# Dollar Bill Rosette

The dollar bill rosette model, originated by Paul Jackson and modified by Martin Kruskal, offers two compelling mathematical notions based on the requirement to mark off divisions of 11ths on the length of a dollar bill: one is the improvement of the estimate, and the other is a special property of the number 11. The latter is a property well known to mathematicians specializing in number theory. It offers evidence to students that there are properties other than even versus odd and prime versus composite. For the dollar bill rosette model, the property means that a certain procedure will 'hit' all the 10 intermediate points where you need a mark to divide the bill into eleven parts.

Take a dollar bill and estimate 1/11 on the long side by making a pinch. What you will be doing is using that estimate to mark off each of the ten sub-divisions and eventually return to the first one. The new mark will be an improvement on the original.

1. The first mark indicates 1/11; we will call it one part. If the short end is one part, then the longer portion is 10 parts. You have 10 parts and 1 part.
2. Fold the long portion in half (make a pinch) and now you have 5 parts and 6 parts.
3. Divide the 6 parts in half, and get 8 parts and 3 parts.
4. Divide the 8 parts in half, and get 4 parts and 7 parts.
5. Divide the 4 parts in half, and get 2 parts and 9 parts.
6. Divide the 2 parts in half, and get 1 part and 10 parts.
7. Repeat this process. You are working from the other side, and will eventually get back close to the original mark.

Think about what you have done and why you could do it. At each stage, you have the dollar divided into two pieces, one being an even number of parts (11ths) and one an odd number of parts. (Why is this true? Answer: eleven is an odd number so partitioning into two whole number parts always yields one even and one odd portion.) You can always divide the even portion into two pieces of the same size. Keep going until you return to the starting configuration.

What is true of 11 and certain other numbers is that this procedure goes through each of the numbers 1 to 10 before getting back to 10 again. It may be more fitting to say that it goes through the sequence (10,1) (5,6) (8,3) (4,7) (2,9) (1,10) (6,5) (3,8) (7,4) (9,2) (10,1) instead of reaching (10,1) earlier. You may consider letting your students develop their own notation to express a mark that divides the bill into portions representing A and B number of parts. Try other numbers! You can also ask students to examine how other numbers satisfy the physical and aesthetic requirements for the model.

Leaving number theory, we can use the same principles as explained in the division into thirds to prove that if the original error was E, the error when you get back to the first mark again is E/2^10 (2 raised to the tenth power) which is E/1024. This is because you have made 10 folds and each fold halved the error.
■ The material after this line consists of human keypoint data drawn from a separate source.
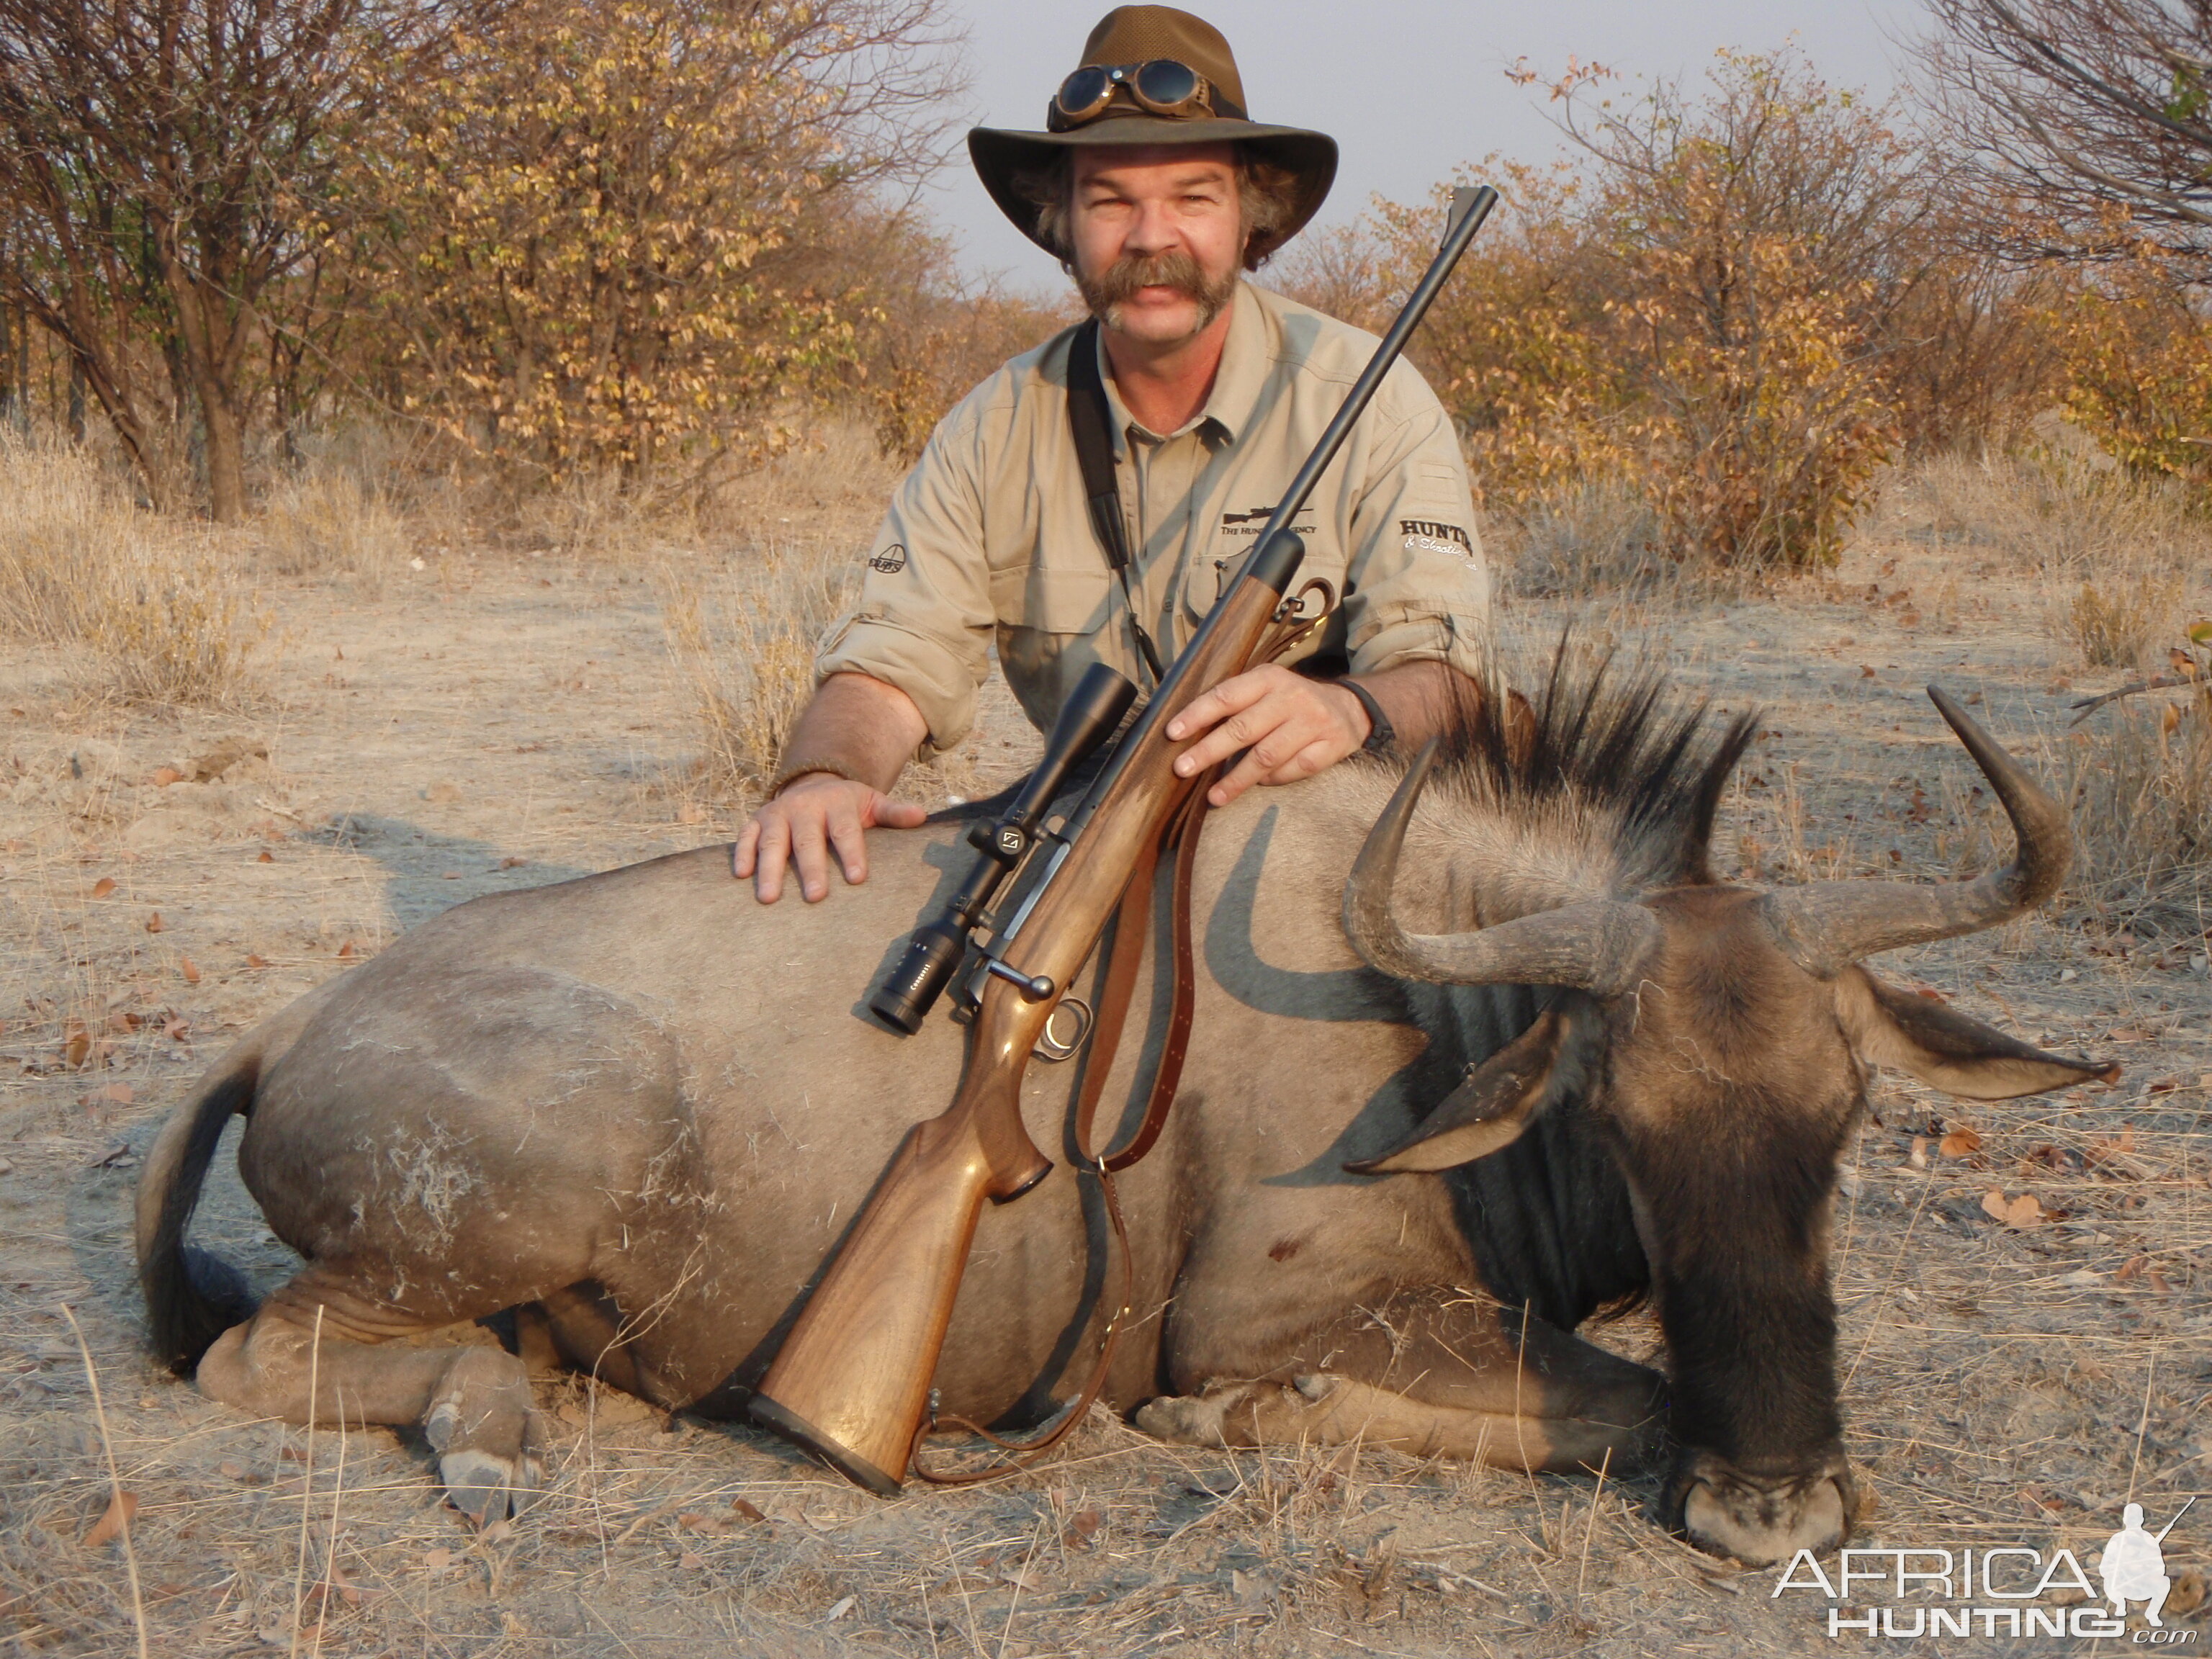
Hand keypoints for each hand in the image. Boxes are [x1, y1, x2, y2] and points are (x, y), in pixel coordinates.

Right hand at [734, 774, 926, 902]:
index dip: (851, 854)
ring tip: (769, 898)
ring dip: (769, 869)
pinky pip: (746, 836)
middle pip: (807, 840)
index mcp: (837, 804)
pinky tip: (741, 875)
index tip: (857, 878)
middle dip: (810, 868)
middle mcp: (805, 807)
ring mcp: (778, 813)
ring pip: (773, 841)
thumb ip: (894, 813)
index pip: (845, 831)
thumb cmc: (848, 805)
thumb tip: (921, 817)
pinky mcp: (757, 820)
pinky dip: (742, 853)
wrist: (814, 783)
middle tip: (815, 896)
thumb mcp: (872, 803)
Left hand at [1164, 664, 1370, 807]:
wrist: (1349, 708)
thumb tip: (1188, 734)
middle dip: (1208, 751)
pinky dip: (1273, 780)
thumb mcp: (1266, 689)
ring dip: (1236, 778)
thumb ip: (1235, 703)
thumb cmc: (1291, 702)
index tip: (1173, 733)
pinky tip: (1258, 785)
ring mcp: (1313, 722)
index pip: (1227, 696)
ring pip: (1267, 755)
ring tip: (1213, 796)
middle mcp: (1291, 697)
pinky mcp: (1330, 746)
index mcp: (1269, 678)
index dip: (1198, 714)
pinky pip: (1294, 769)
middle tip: (1182, 768)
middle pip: (1243, 729)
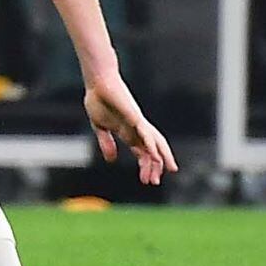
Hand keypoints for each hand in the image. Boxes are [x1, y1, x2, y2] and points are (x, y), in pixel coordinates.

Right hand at [79, 57, 171, 182]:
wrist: (97, 82)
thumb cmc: (98, 100)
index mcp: (128, 132)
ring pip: (155, 142)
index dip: (145, 166)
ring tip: (168, 170)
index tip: (146, 181)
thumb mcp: (100, 127)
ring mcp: (138, 122)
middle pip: (152, 149)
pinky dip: (152, 145)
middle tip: (155, 182)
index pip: (142, 153)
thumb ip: (106, 142)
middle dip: (156, 166)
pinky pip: (146, 133)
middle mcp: (137, 129)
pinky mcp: (135, 116)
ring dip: (161, 157)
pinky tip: (157, 155)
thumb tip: (111, 160)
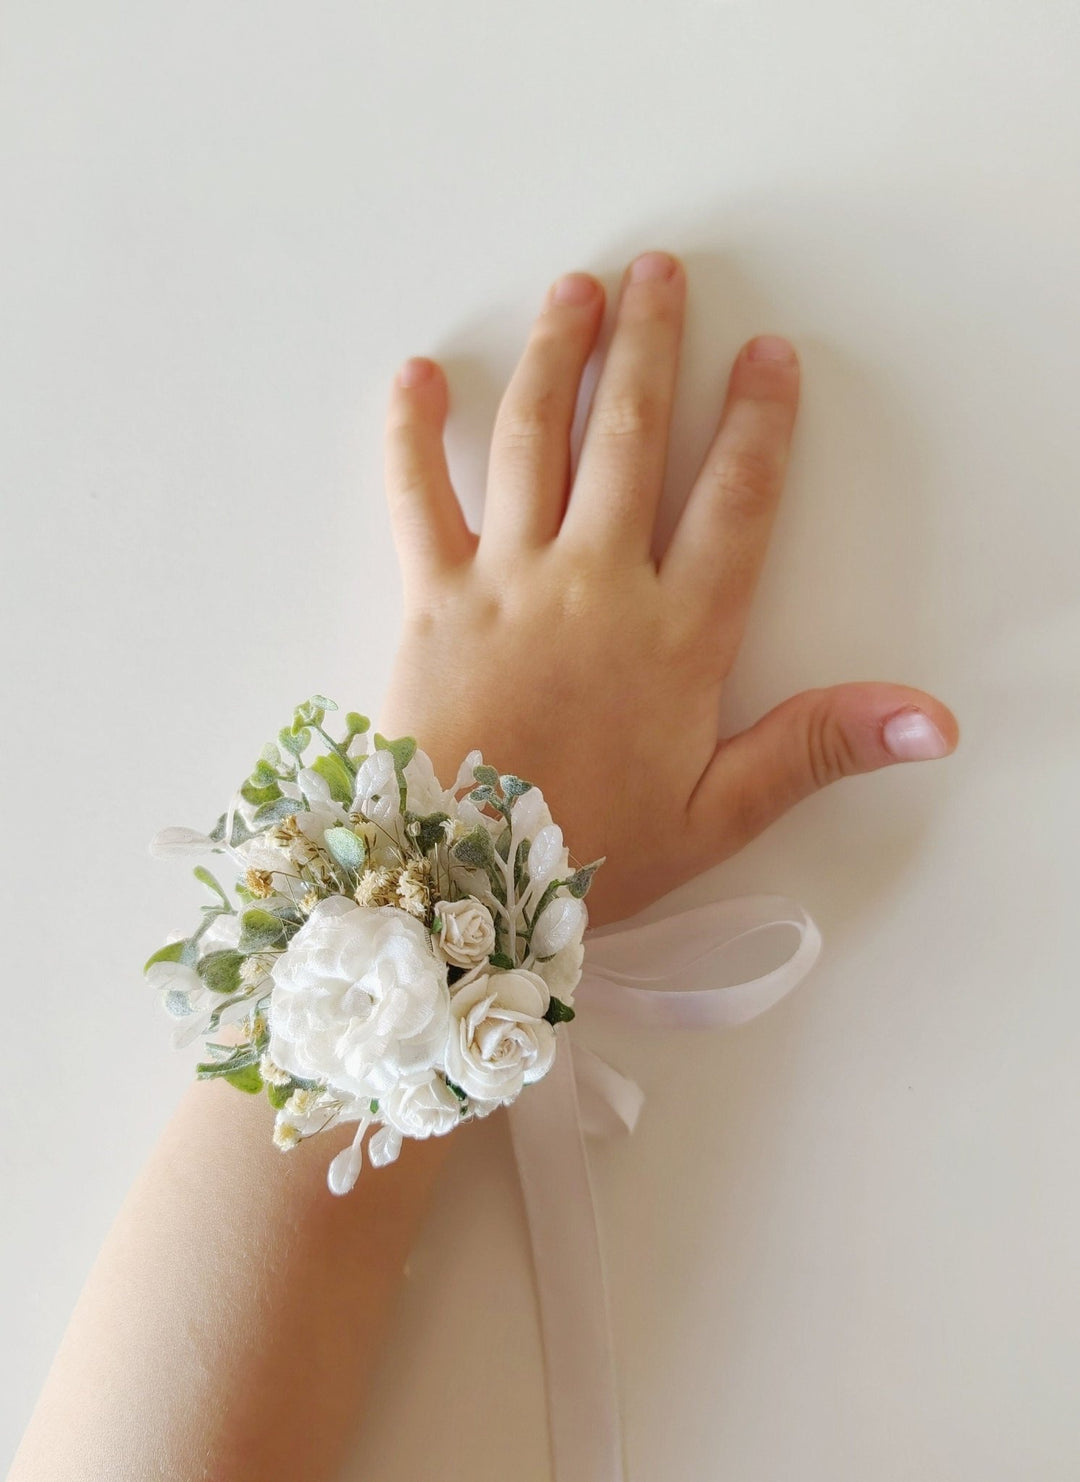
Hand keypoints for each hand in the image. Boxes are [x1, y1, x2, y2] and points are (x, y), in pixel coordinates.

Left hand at [378, 250, 957, 926]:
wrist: (462, 887)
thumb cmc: (590, 854)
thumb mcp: (719, 813)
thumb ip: (816, 749)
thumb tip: (932, 721)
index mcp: (676, 636)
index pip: (734, 502)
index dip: (757, 423)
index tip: (767, 356)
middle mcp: (595, 585)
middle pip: (630, 438)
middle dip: (649, 348)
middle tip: (659, 272)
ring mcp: (508, 582)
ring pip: (535, 443)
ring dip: (555, 357)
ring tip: (575, 290)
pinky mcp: (432, 598)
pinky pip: (418, 497)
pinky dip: (413, 433)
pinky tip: (415, 375)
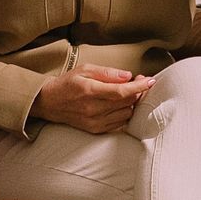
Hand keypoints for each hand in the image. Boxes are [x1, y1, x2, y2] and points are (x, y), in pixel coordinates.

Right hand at [32, 64, 153, 133]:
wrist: (49, 102)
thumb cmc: (68, 83)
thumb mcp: (85, 70)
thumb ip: (107, 72)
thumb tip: (127, 75)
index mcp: (90, 91)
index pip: (121, 91)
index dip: (139, 87)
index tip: (150, 81)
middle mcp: (93, 109)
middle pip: (126, 102)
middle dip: (137, 91)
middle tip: (138, 81)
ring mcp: (94, 121)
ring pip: (126, 114)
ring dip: (132, 103)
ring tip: (128, 92)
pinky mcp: (95, 129)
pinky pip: (119, 123)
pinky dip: (125, 113)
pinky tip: (121, 104)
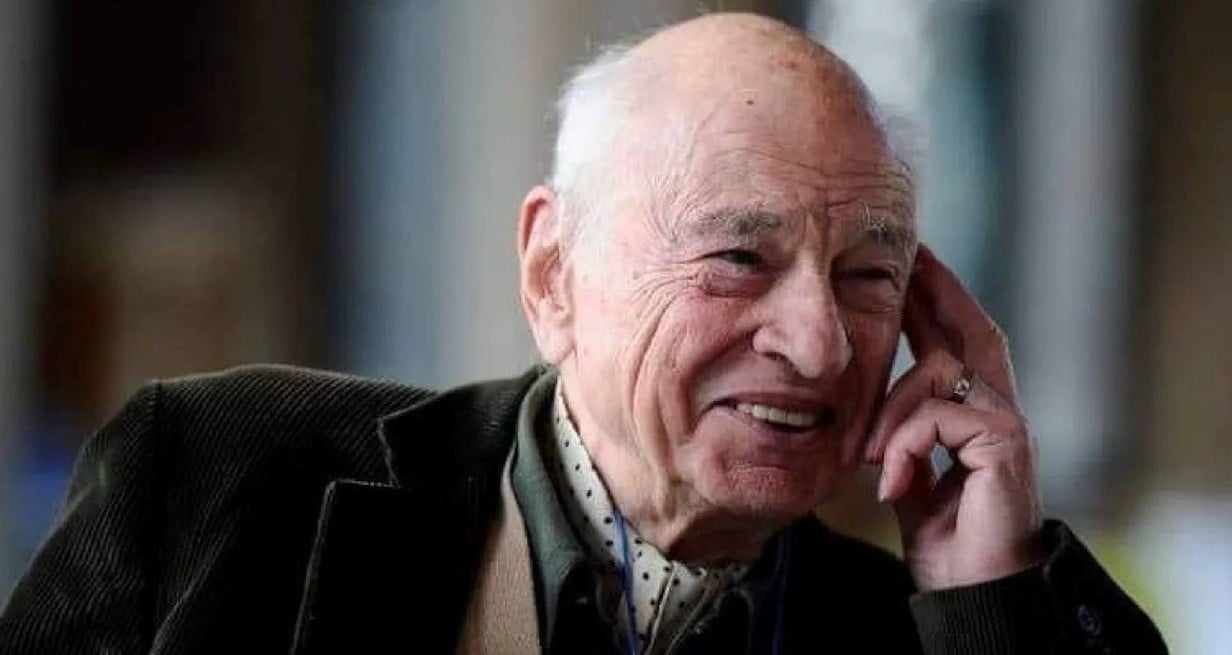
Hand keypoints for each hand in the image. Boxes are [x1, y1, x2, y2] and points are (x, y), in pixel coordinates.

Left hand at [865, 245, 1042, 590]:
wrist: (970, 589)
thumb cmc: (944, 536)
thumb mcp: (906, 472)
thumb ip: (898, 436)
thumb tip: (868, 410)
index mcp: (973, 410)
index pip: (956, 337)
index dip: (934, 296)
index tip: (909, 259)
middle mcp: (998, 408)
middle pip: (970, 327)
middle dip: (936, 288)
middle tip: (908, 253)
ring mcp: (1007, 423)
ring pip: (942, 370)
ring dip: (893, 407)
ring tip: (868, 456)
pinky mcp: (1006, 445)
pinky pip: (941, 415)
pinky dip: (906, 443)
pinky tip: (889, 482)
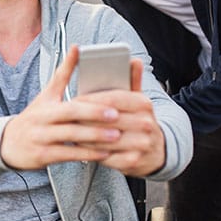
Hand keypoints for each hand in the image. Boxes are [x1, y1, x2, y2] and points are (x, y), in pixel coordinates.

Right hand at [0, 46, 122, 169]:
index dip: (90, 104)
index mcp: (47, 105)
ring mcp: (41, 139)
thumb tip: (78, 47)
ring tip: (116, 137)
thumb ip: (64, 73)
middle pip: (70, 118)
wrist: (6, 143)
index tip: (113, 104)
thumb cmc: (34, 117)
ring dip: (94, 138)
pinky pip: (67, 156)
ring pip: (70, 138)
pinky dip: (86, 155)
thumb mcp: (46, 95)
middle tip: (117, 117)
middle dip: (94, 117)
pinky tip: (103, 154)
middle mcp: (42, 121)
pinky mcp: (42, 156)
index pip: (70, 102)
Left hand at [76, 58, 165, 176]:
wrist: (155, 151)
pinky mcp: (134, 161)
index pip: (112, 98)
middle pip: (107, 119)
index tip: (73, 101)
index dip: (90, 100)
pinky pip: (106, 155)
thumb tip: (134, 60)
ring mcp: (142, 143)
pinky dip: (91, 151)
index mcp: (143, 103)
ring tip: (69, 130)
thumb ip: (132, 80)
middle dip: (84, 118)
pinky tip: (80, 146)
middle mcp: (146, 123)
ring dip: (84, 135)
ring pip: (104, 138)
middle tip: (65, 117)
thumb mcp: (136, 100)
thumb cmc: (137, 121)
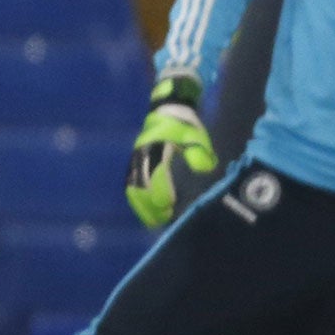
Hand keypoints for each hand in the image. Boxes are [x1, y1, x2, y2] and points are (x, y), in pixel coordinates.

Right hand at [125, 75, 217, 227]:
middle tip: (165, 217)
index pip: (155, 172)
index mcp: (156, 147)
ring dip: (142, 206)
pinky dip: (136, 202)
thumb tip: (204, 169)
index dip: (161, 189)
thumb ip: (199, 152)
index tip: (169, 204)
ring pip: (133, 188)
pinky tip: (146, 214)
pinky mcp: (133, 165)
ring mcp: (135, 161)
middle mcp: (142, 156)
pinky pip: (130, 186)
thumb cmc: (185, 126)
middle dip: (151, 204)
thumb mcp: (196, 135)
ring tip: (155, 221)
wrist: (166, 112)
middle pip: (141, 184)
Here are diagrams for the rest of folding made by scanning in hand-drawings along with an actual, final model.  1. After marking off 11ths (begin again with the improved first pinch and go through the sequence folding valley folds each time), make an accordion fold by dividing each of these folds in half. That is, you will have a sequence of pleats with 22 panels. The fold dividing the 11th is in the opposite direction so you have alternating mountain and valley folds.
2. Arrange the pleats so that they are divided in half. Then unfold three panels.
3. Fold the model in half.
4. You now want to attach the two sides. Make tabs to lock the model by folding down the corners, rolling the edge and tucking the modified flaps into the model.
5. Pop the model open.

The tasks and questions described for the traditional models can also be used with the dollar bill rosette. For example, students can be asked to determine the radius of the circle. Why 11 (or 22?)? Students can try alternatives to see how they work, perhaps 8 (16) or 16 (32). You can also assign the task of teaching the model and explaining each or any step of the procedure. Students may want to race through the moves, but make clear that the sign of a well-done job is that members of the audience master the model.